SAÚDE DA MULHER

Tratamentos para endometriose no SUS ganham reforço com novas opções hormonais

Ministério da Saúde inclui DIU com levonogestrel e desogestrel no atendimento da rede pública
Foto: Tomaz Silva/Agência Brasil
Foto: Tomaz Silva/Agência Brasil

O Sistema Único de Saúde (SUS) passou a oferecer duas novas opções de tratamentos para endometriose: o DIU liberador de levonogestrel (DIU-LNG) e o desogestrel. A incorporação dessas tecnologias foi aprovada pela Conitec (Comissão Nacional de Incorporação de Tecnologias no SUS).
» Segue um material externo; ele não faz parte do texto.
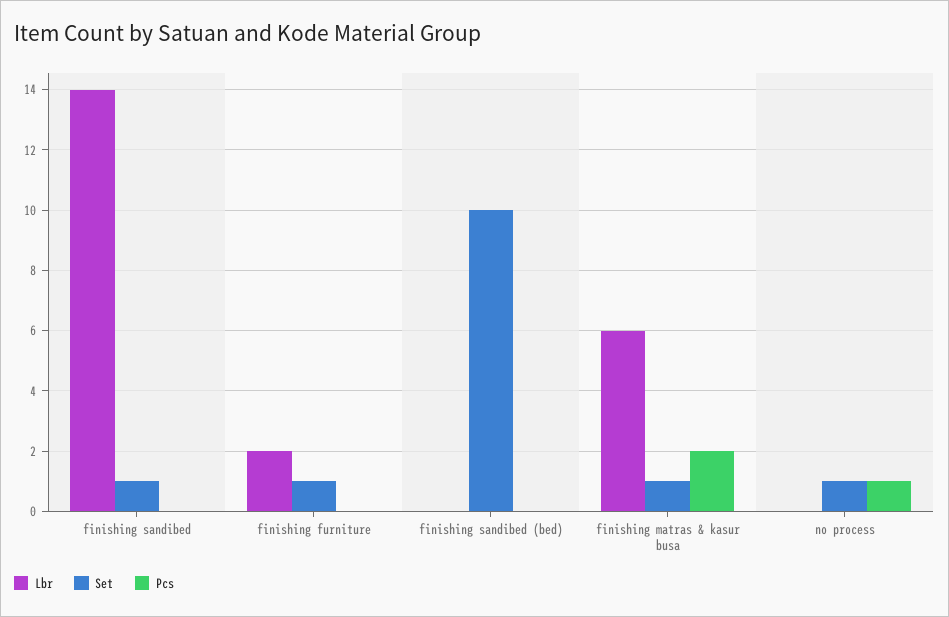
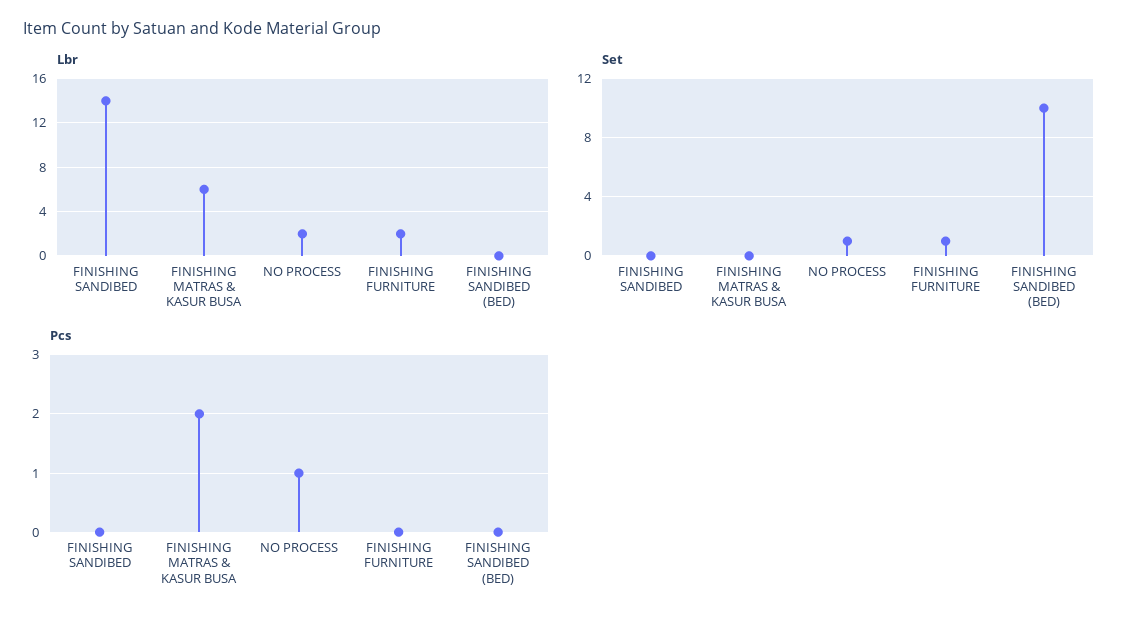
Set, finishing sandibed: 1 -> 0
Set, finishing matras & kasur busa: 1 -> 0
Lbr, no process: 0 -> 2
O DIU-LNG atua diretamente no controle da endometriose ao suprimir o crescimento do tecido endometrial fora do útero. Segundo o Ministério da Saúde, essa alternativa beneficia especialmente mulheres com contraindicação ao uso de anticoncepcionais orais combinados. Além disso, o dispositivo exige substituição apenas a cada cinco anos, o que favorece a continuidade do tratamento.

Já o desogestrel é um anticoncepcional hormonal que bloqueia a ação responsável pela multiplicação do endométrio fora do útero. Os médicos podem prescrevê-lo como tratamento inicial, mesmo antes da confirmação definitiva por exames, durante a avaliação clínica.

Contudo, a distribuição dos dois métodos na rede pública ainda depende da atualização do Protocolo Clínico e Diretrizes Terapêuticas (PCDT) da Endometriose.

Entenda a endometriose

A endometriose é uma doença inflamatória crônica caracterizada pela presença de tecido semelhante ao endométrio fora da cavidade uterina. Esse tecido pode afetar órgãos como ovários, bexiga e intestino, causando inflamações e dores frequentes.

Os principais sintomas incluem cólica menstrual severa, dor pélvica constante, desconforto nas relações sexuais, infertilidade e alterações intestinais e urinárias com padrão cíclico.

De acordo com a Organização Mundial da Saúde (OMS), a endometriose atinge cerca de 10% das mulheres e meninas em idade fértil, somando mais de 190 milhões de pessoas em todo o planeta.

Avanços no atendimento pelo SUS

No Brasil, os atendimentos por endometriose têm aumentado significativamente. Na atenção primária, os registros saltaram de 115,1 mil, em 2022, para 144,9 mil em 2024 — alta de 30%. Já na atenção especializada, o crescimento chegou a 70%, passando de 31.729 para 53.793 no mesmo período.

As internações também cresceram: foram 14.795 em 2022 contra 19.554 em 2024, o que representa aumento de 32%. Ao todo, entre 2023 e 2024, o SUS registrou 34,3 mil internações por complicações da endometriose.